# Collected data entries:
§
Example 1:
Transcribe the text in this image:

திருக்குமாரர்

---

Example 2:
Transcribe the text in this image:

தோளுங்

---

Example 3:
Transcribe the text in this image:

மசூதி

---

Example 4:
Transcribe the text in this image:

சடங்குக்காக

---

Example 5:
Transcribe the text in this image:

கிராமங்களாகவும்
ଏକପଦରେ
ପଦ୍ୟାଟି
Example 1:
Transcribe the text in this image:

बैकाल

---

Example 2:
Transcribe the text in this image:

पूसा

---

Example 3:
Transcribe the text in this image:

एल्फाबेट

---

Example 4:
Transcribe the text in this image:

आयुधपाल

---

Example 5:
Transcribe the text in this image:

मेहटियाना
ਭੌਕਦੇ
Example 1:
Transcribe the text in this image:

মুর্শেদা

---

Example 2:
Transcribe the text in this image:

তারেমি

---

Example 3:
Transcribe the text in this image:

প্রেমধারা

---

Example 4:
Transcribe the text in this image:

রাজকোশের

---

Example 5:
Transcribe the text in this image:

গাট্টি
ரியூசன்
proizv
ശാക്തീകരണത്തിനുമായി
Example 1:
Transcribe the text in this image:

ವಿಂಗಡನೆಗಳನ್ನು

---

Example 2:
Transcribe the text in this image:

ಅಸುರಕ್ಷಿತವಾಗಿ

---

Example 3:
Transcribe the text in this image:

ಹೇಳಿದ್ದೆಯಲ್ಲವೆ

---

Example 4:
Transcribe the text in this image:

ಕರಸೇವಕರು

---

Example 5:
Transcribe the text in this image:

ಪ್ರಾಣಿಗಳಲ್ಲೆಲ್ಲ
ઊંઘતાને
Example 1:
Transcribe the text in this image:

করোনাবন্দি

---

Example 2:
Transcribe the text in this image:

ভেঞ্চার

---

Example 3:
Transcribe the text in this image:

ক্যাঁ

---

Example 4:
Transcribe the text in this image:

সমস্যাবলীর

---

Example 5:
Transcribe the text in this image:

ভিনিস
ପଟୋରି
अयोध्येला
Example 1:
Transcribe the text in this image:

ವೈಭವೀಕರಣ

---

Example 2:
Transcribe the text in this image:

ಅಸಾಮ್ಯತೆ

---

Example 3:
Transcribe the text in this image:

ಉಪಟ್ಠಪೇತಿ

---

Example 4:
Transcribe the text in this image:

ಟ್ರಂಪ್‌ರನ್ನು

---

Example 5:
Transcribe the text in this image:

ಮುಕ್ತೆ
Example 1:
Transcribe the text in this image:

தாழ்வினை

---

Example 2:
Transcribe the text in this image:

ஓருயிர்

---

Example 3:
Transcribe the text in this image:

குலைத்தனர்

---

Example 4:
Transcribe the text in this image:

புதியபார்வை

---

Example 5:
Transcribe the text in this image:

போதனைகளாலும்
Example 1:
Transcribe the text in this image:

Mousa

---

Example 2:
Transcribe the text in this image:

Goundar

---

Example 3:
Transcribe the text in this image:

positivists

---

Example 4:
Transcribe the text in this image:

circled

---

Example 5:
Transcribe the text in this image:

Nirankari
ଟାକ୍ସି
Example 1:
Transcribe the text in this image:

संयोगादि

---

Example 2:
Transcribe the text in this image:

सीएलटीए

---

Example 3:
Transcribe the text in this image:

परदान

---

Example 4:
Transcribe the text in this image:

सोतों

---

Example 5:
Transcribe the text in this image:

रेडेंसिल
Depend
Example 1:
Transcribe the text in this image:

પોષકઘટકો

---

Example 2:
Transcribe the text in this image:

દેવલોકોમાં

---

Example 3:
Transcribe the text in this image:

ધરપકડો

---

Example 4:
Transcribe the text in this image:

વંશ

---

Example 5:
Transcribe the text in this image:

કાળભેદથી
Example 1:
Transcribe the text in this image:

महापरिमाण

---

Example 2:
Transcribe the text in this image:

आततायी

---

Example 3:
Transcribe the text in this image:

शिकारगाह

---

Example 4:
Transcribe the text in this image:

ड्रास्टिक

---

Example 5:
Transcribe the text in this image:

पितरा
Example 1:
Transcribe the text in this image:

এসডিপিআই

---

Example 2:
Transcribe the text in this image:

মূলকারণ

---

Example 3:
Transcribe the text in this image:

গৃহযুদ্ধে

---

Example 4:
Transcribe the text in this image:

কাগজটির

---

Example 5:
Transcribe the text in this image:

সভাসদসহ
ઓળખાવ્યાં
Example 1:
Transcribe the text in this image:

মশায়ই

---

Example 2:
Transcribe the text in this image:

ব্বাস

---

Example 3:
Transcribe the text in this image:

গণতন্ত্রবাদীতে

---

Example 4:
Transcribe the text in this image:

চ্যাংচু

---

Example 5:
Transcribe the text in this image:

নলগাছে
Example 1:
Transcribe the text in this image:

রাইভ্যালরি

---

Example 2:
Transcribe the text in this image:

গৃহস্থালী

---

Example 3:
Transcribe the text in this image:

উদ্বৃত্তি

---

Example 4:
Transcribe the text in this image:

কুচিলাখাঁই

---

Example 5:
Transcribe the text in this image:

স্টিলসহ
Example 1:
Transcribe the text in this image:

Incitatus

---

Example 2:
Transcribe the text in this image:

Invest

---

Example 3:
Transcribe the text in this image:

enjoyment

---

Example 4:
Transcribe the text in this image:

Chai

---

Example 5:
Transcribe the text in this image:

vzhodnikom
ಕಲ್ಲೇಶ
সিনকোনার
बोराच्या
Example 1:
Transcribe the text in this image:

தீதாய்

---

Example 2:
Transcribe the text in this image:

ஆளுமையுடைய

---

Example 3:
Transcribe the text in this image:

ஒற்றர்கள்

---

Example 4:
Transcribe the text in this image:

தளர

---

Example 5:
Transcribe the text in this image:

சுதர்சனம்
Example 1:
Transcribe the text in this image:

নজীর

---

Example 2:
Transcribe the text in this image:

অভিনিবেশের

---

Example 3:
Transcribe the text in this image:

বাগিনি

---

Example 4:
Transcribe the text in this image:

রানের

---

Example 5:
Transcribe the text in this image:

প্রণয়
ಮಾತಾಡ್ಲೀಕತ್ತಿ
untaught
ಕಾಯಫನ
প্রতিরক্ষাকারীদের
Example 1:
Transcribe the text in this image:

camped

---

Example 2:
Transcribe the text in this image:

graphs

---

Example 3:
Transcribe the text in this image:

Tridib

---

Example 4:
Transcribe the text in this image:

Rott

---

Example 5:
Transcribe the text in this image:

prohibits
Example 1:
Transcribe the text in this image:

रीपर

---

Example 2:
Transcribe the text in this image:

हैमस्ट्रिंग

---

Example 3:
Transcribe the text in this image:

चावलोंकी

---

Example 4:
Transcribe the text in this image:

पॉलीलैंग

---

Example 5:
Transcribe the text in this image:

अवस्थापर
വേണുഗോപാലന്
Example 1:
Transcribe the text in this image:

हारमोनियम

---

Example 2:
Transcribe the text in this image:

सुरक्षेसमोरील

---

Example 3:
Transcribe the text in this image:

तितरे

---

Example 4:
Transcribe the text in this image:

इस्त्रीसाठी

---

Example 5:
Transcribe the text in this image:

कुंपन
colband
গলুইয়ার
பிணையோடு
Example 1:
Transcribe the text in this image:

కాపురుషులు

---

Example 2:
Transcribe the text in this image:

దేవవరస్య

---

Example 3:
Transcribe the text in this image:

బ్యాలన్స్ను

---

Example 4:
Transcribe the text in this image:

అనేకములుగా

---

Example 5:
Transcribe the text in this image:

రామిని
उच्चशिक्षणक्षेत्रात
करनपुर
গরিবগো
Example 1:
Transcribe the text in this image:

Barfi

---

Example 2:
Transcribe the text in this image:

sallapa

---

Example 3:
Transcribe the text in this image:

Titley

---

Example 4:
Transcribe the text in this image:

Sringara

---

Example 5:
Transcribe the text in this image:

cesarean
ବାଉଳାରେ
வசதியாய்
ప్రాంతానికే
§
# What is needed:
Each record above should be repeated exactly as it appears.

# Exercise answer:
Example 1:
Transcribe the text in this image:

திருக்குமாரர்

---

Example 2:
Transcribe the text in this image:

தோளுங்

---

Example 3:
Transcribe the text in this image:

மசூதி

---

Example 4:
Transcribe the text in this image:

சடங்குக்காக

---

Example 5:
Transcribe the text in this image:

கிராமங்களாகவும்
ଏକପଦରେ
ପଦ୍ୟାଟି
Example 1:
Transcribe the text in this image:

बैकाल

---

Example 2:
Transcribe the text in this image:

पूसा

---

Example 3:
Transcribe the text in this image:

एल्फाबेट

---

Example 4:
Transcribe the text in this image:

आयुधपाल

---

Example 5:
Transcribe the text in this image:

मेहटियाना
ਭੌਕਦੇ
Example 1:
Transcribe the text in this image:

মুর্শেদা

---

Example 2:
Transcribe the text in this image:

তারেমি

---

Example 3:
Transcribe the text in this image:

প্রেমধারা

---

Example 4:
Transcribe the text in this image:

রাজকোশের

---

Example 5:
Transcribe the text in this image:

গাট্টি
ரியூசன்
proizv
ശാക്തീകരണത്തിനുമായി
Example 1:
Transcribe the text in this image:

ವಿಂಗಡನೆಗಳನ್ನು

---

Example 2:
Transcribe the text in this image:

ಅಸುರಕ್ಷಿತವಾಗಿ

---

Example 3:
Transcribe the text in this image:

ಹೇಳಿದ್ದೆಯಲ್ಲವೆ

---

Example 4:
Transcribe the text in this image:

ಕರಸೇವಕರು

---

Example 5:
Transcribe the text in this image:

ಪ್ರಾಣಿಗಳಲ್ಲೆಲ್ಲ
ઊંઘતાને
Example 1:
Transcribe the text in this image:

করোনাবন্দি

---

Example 2:
Transcribe the text in this image:

ভেঞ্চার

---

Example 3:
Transcribe the text in this image:

ক্যাঁ

---

Example 4:
Transcribe the text in this image:

সমস্যাবলীর

---

Example 5:
Transcribe the text in this image:

ভিনিস
ପଟୋରି
अयोध्येला
Example 1:
Transcribe the text in this image:

ವೈಭವೀಕರಣ

---

Example 2:
Transcribe the text in this image:

ಅಸಾಮ್ಯತೆ

---

Example 3:
Transcribe the text in this image:

ಉಪಟ್ಠಪೇತಿ

---

Example 4:
Transcribe the text in this image:

ಟ್ರಂಪ್‌ರನ್ನು

---

Example 5:
Transcribe the text in this image:

ಮುಕ್ತೆ
Example 1:
Transcribe the text in this image:

தாழ்வினை

---

Example 2:
Transcribe the text in this image:

ஓருயிர்

---

Example 3:
Transcribe the text in this image:

குலைத்தனர்

---

Example 4:
Transcribe the text in this image:

புதியபார்வை

---

Example 5:
Transcribe the text in this image:

போதனைகளாலும்
Example 1:
Transcribe the text in this image:

Mousa

---

Example 2:
Transcribe the text in this image:

Goundar

---

Example 3:
Transcribe the text in this image:

positivists

---

Example 4:
Transcribe the text in this image:

circled

---

Example 5:
Transcribe the text in this image:

Nirankari
ଟାକ୍ସି
Example 1:
Transcribe the text in this image:

संयोगादि

---

Example 2:
Transcribe the text in this image:

सीएलटीए

---

Example 3:
Transcribe the text in this image:

परदान

---

Example 4:
Transcribe the text in this image:

सोतों

---

Example 5:
Transcribe the text in this image:

रेडेंसिल
Depend
Example 1:
Transcribe the text in this image:

પોષકઘટકો

---

Example 2:
Transcribe the text in this image:

દેવલોકોમાં

---

Example 3:
Transcribe the text in this image:

ધરપકડો

---

Example 4:
Transcribe the text in this image:

વંશ

---

Example 5:
Transcribe the text in this image:

કાળભેદથી
Example 1:
Transcribe the text in this image:

महापरिमाण

---

Example 2:
Transcribe the text in this image:

आततायी

---

Example 3:
Transcribe the text in this image:

शिकारगाह

---

Example 4:
Transcribe the text in this image:

ड्रास्टिक

---

Example 5:
Transcribe the text in this image:

पितरा
Example 1:
Transcribe the text in this image:

এসডিপিআই

---

Example 2:
Transcribe the text in this image:

মূলকারণ

---

Example 3:
Transcribe the text in this image:

গৃহযুদ্ধে

---

Example 4:
Transcribe the text in this image:

কাগজটির

---

Example 5:
Transcribe the text in this image:

সভাসদসহ
ઓળખાવ્યાં
Example 1:
Transcribe the text in this image:

মশায়ই

---

Example 2:
Transcribe the text in this image:

ব্বাস

---

Example 3:
Transcribe the text in this image:

গণতন্ত্রবাদীতে

---

Example 4:
Transcribe the text in this image:

চ্যাংচু

---

Example 5:
Transcribe the text in this image:

নলগাছে
Example 1:
Transcribe the text in this image:

রাইভ্যালরি

---

Example 2:
Transcribe the text in this image:

গৃহস্থালী

---

Example 3:
Transcribe the text in this image:

উদ্বৃত্তি

---

Example 4:
Transcribe the text in this image:

কুচিলাখাঁই

---

Example 5:
Transcribe the text in this image:

স্টিলসহ
Example 1:
Transcribe the text in this image:

Incitatus

---

Example 2:
Transcribe the text in this image:

Invest

---

Example 3:
Transcribe the text in this image:

enjoyment

---

Example 4:
Transcribe the text in this image:

Chai

---

Example 5:
Transcribe the text in this image:

vzhodnikom
ಕಲ್ಲೇಶ
সিনকোনার
बोराच्या
Example 1:
Transcribe the text in this image:

தீதாய்

---

Example 2:
Transcribe the text in this image:

ஆளுமையுடைய

---

Example 3:
Transcribe the text in this image:

ஒற்றர்கள்

---

Example 4:
Transcribe the text in this image:

தளர

---

Example 5:
Transcribe the text in this image:

சுதர்சனம்
Example 1:
Transcribe the text in this image:

নজীর

---

Example 2:
Transcribe the text in this image:

অভিনিবেশের

---

Example 3:
Transcribe the text in this image:

বাগিনি

---

Example 4:
Transcribe the text in this image:

রানের

---

Example 5:
Transcribe the text in this image:

প্রণয়
ಮಾತಾಡ್ಲೀಕತ್ತಿ
untaught
ಕಾಯಫನ
প্রতিরক্ষাকারীদের
Example 1:
Transcribe the text in this image:

camped

---

Example 2:
Transcribe the text in this image:

graphs

---

Example 3:
Transcribe the text in this image:

Tridib

---

Example 4:
Transcribe the text in this image:

Rott

---

Example 5:
Transcribe the text in this image:

prohibits
Example 1:
Transcribe the text in this image:

रीपर

---

Example 2:
Transcribe the text in this image:

हैमस्ट्रिंग

---

Example 3:
Transcribe the text in this image:

चावलोंकी

---

Example 4:
Transcribe the text in this image:

पॉलीलैंग

---

Example 5:
Transcribe the text in this image:

अवस्थापर
വേണുഗോപാലന്
Example 1:
Transcribe the text in this image:

हारमोनियम

---

Example 2:
Transcribe the text in this image:

सुरक्षेसमोरील

---

Example 3:
Transcribe the text in this image:

तितरे

---

Example 4:
Transcribe the text in this image:

इस्त्रीसाठी

---

Example 5:
Transcribe the text in this image:

कुंपन
colband
গলুইয়ার
பிணையோடு
Example 1:
Transcribe the text in this image:

కాపురుషులు

---

Example 2:
Transcribe the text in this image:

దేవవరస్య

---

Example 3:
Transcribe the text in this image:

బ్యాలన్స్ను

---

Example 4:
Transcribe the text in this image:

అనేకములుగా

---

Example 5:
Transcribe the text in this image:

రామిని
उच्चशिक्षणक्षेत्रात
करनपुर
গরিবগো
Example 1:
Transcribe the text in this image:

Barfi

---

Example 2:
Transcribe the text in this image:

sallapa

---

Example 3:
Transcribe the text in this image:

Titley

---

Example 4:
Transcribe the text in this image:

Sringara

---

Example 5:
Transcribe the text in this image:

cesarean
ବାଉଳାରେ
வசதியாய்
ప్రాంతానికే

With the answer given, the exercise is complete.